Saved data entries:

──────────

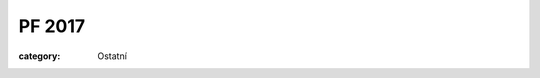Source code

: PF 2017
#######

:category: Ostatní

.. image:: https://www.zonerama.com/photos/90043927_450x630_16.jpg
   :class: img-rounded
   :alt: PF 2017
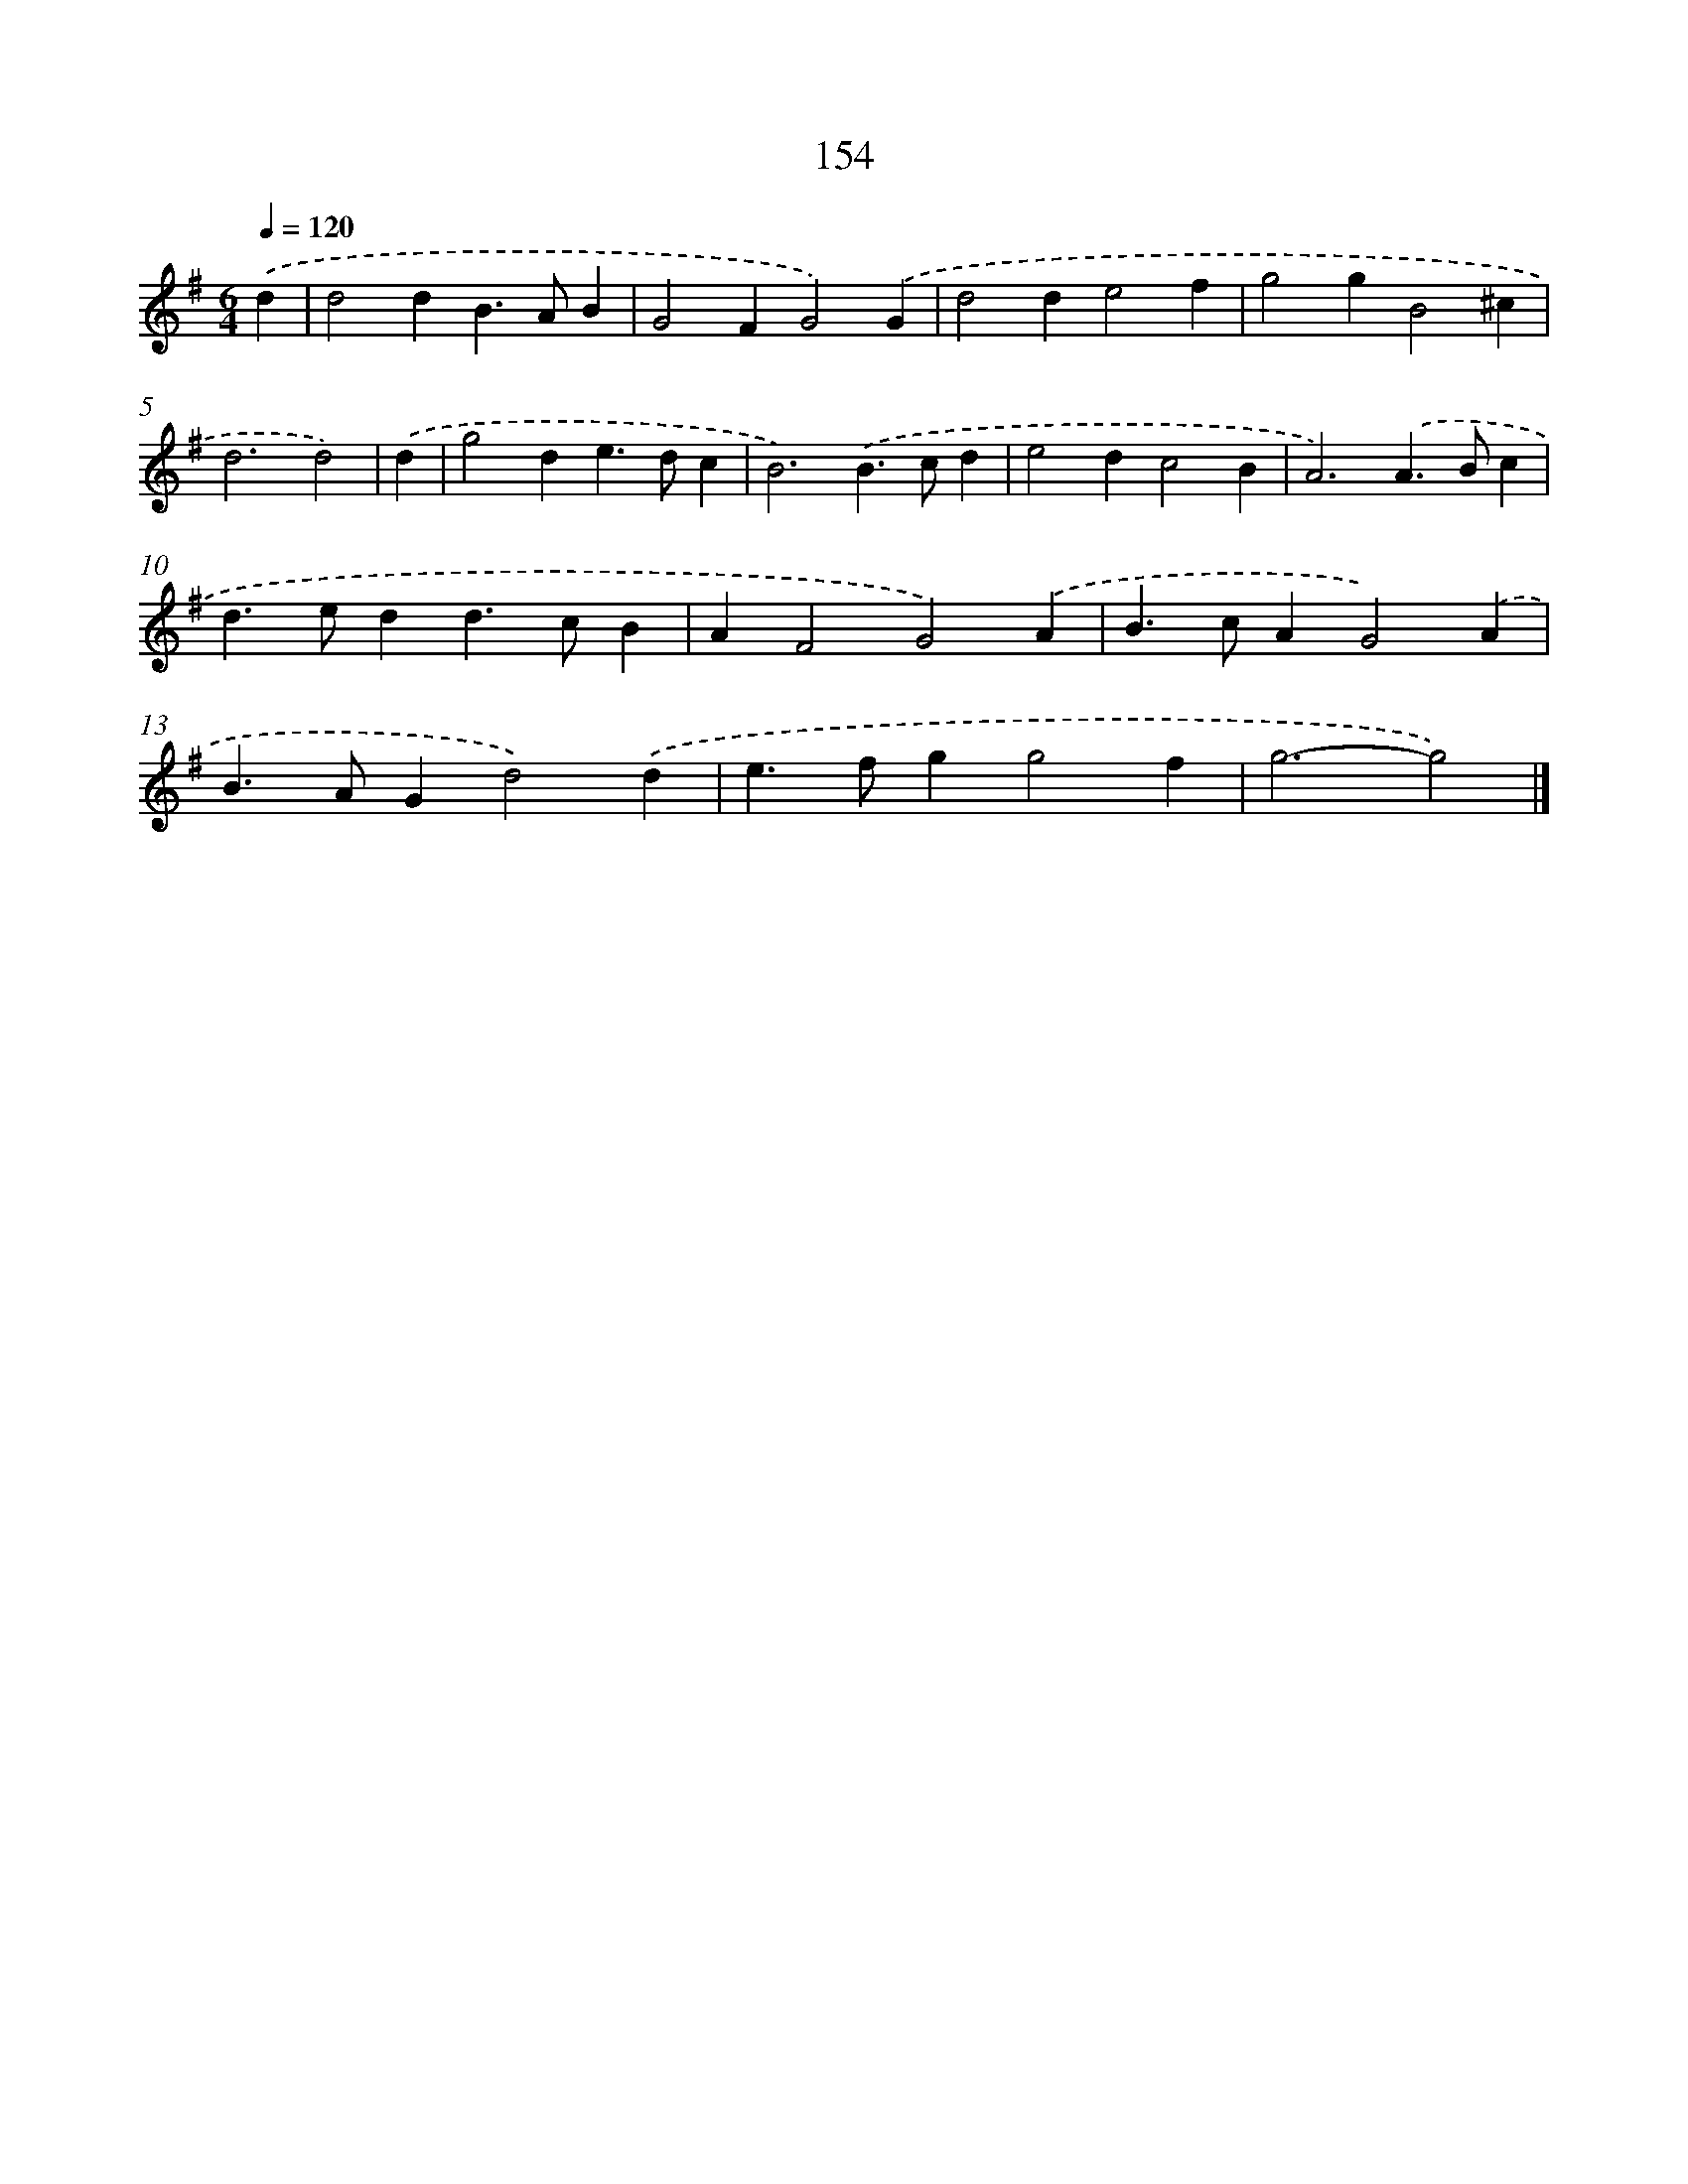 X: 7840
T: 154
%%abc-version 2.0
%%abcx-abcm2ps-target-version 5.9.1 (29 Sep 2008)
%%abc-creator hum2abc beta
%%abcx-conversion-date 2018/11/01 14:36:41
%%humdrum-veritas 2378148090
%%humdrum-veritas-data 846770813
%%continueall 1
%%barnumbers 0
L: 1/4
M: 6/4
Q: 1/4=120
K: G clef=treble
.('d [I:setbarnb 1]|
d2dB>AB |
G2FG2).('G |
d2de2f |
g2gB2^c |
d3d2) |
.('d [I:setbarnb 6]|
g2de>dc |
B3).('B>cd |
e2dc2B |
A3).('A>Bc |
d>edd>cB |
AF2G2).('A |
B>cAG2).('A |
B>AGd2).('d |
e>fgg2f |
g3-g2) |]
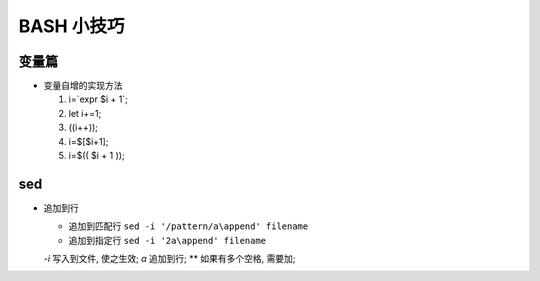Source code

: BASH 小技巧
======================================================================

变量篇
------------------------------------------------------------

- 变量自增的实现方法

  #. i=`expr $i + 1`;
  #. let i+=1;
  #. ((i++));
  #. i=$[$i+1];
  #. i=$(( $i + 1 ));


sed
------------------------------------------------------------

- 追加到行

  - 追加到匹配行 ``sed -i '/pattern/a\append' filename``
  - 追加到指定行 ``sed -i '2a\append' filename``

  *-i* 写入到文件, 使之生效; *a* 追加到行; *\* 如果有多个空格, 需要加;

──────────

Print out the entries above word for word from the first line to the line containing "G2FG2).('G |", both included, omitting the pictures.

Source code

: PF 2017
#######

:category: Ostatní

.. image:: https://www.zonerama.com/photos/90043927_450x630_16.jpg
   :class: img-rounded
   :alt: PF 2017
 X: 7840
T: 154
%%abc-version 2.0
%%abcx-abcm2ps-target-version 5.9.1 (29 Sep 2008)
%%abc-creator hum2abc beta
%%abcx-conversion-date 2018/11/01 14:36:41
%%humdrum-veritas 2378148090
%%humdrum-veritas-data 846770813
%%continueall 1
%%barnumbers 0
L: 1/4
M: 6/4
Q: 1/4=120
K: G clef=treble
.('d [I:setbarnb 1]|
d2dB>AB |
G2FG2).('G |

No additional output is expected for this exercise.